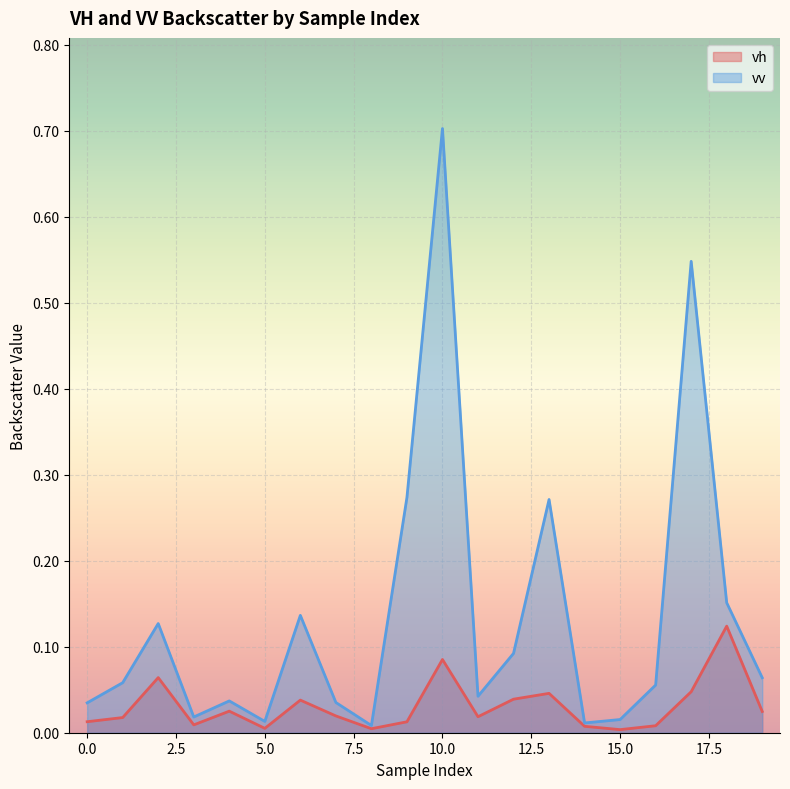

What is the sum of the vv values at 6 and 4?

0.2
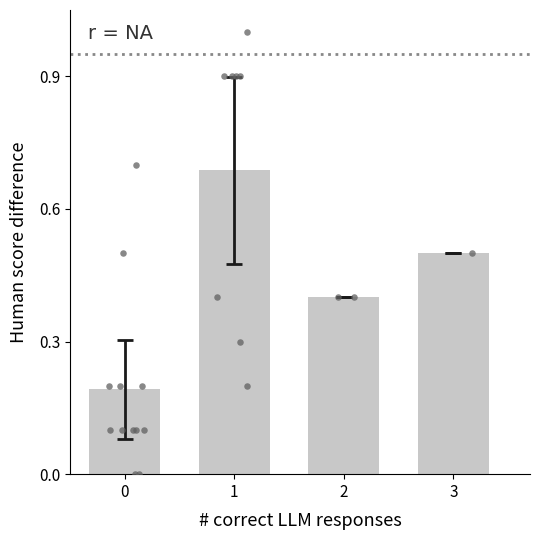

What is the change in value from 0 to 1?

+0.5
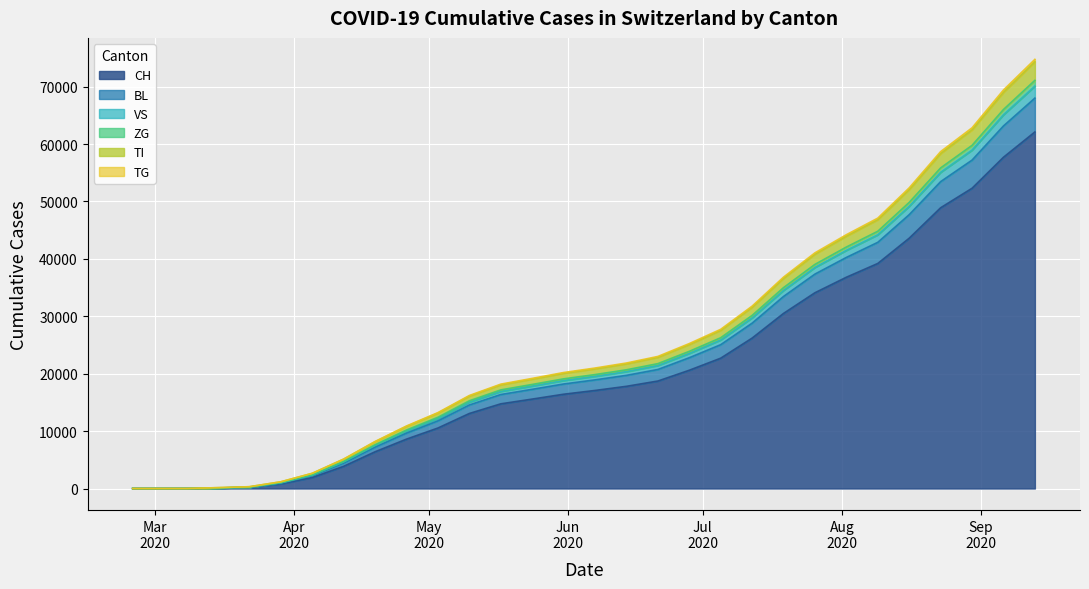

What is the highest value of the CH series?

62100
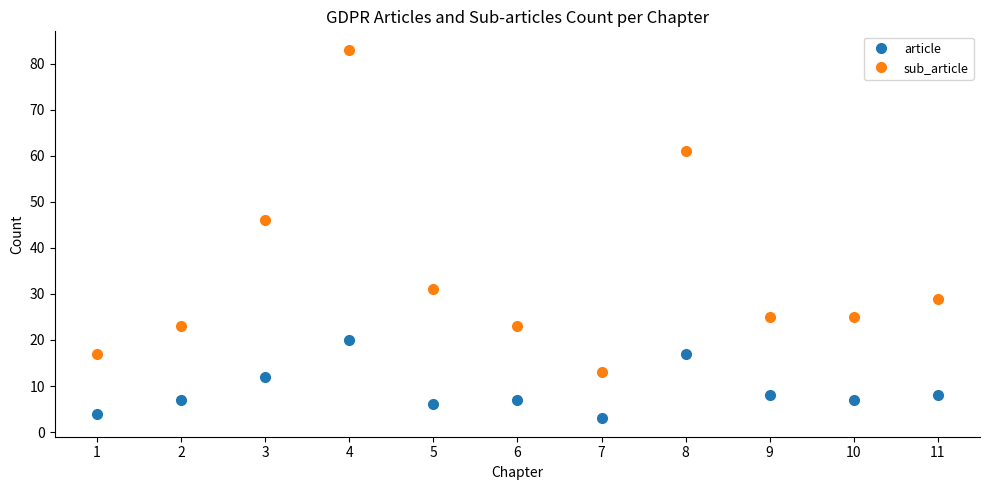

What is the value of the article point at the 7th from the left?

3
...
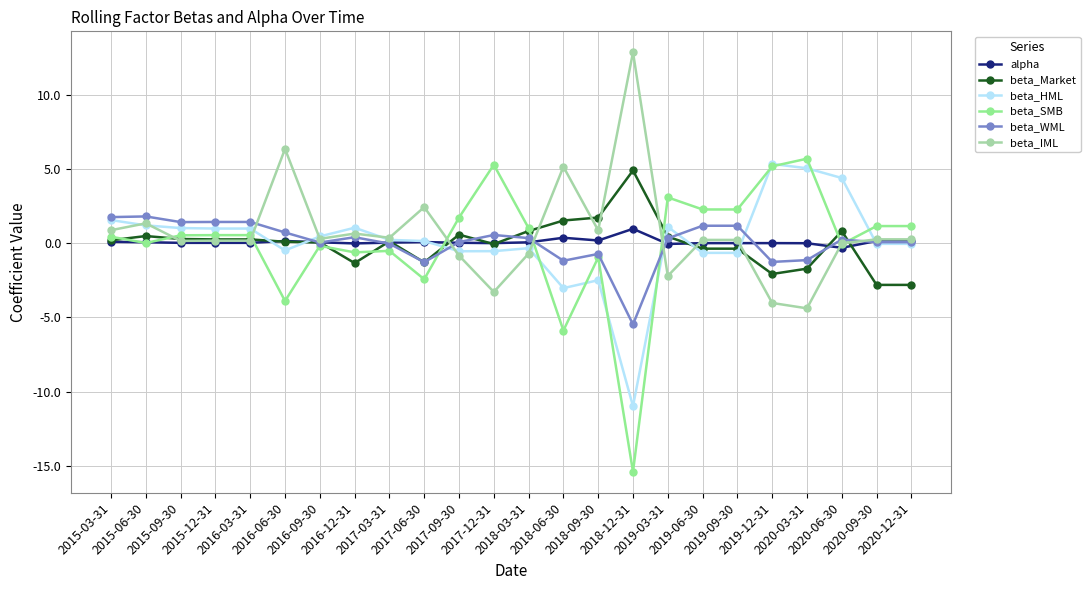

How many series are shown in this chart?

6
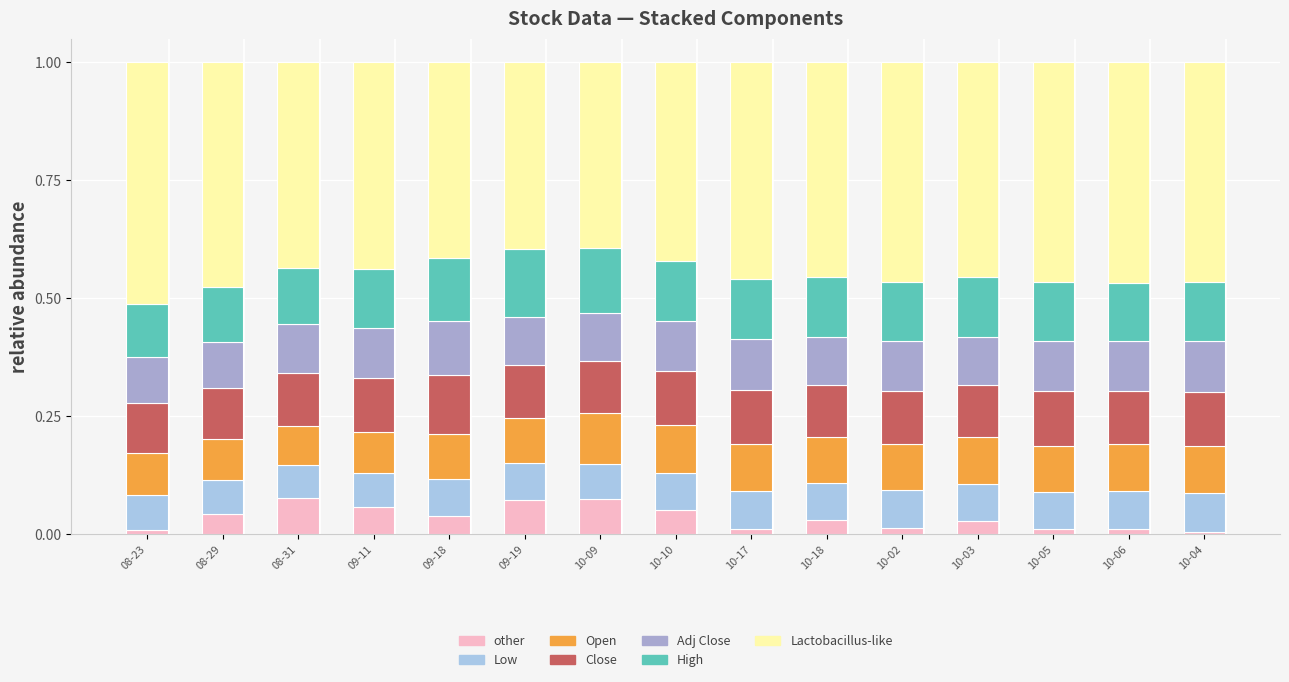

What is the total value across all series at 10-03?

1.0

#### Exercise directions:
Copy the rows starting at the line containing "What is the highest value of the CH series?" and ending at the line containing "What is the value", swapping "highest" for "largest" and leaving everything else the same. Omit the pictures.

#### Reply:
What is the largest value of the CH series?

62100

What is the value of the article point at the 7th from the left?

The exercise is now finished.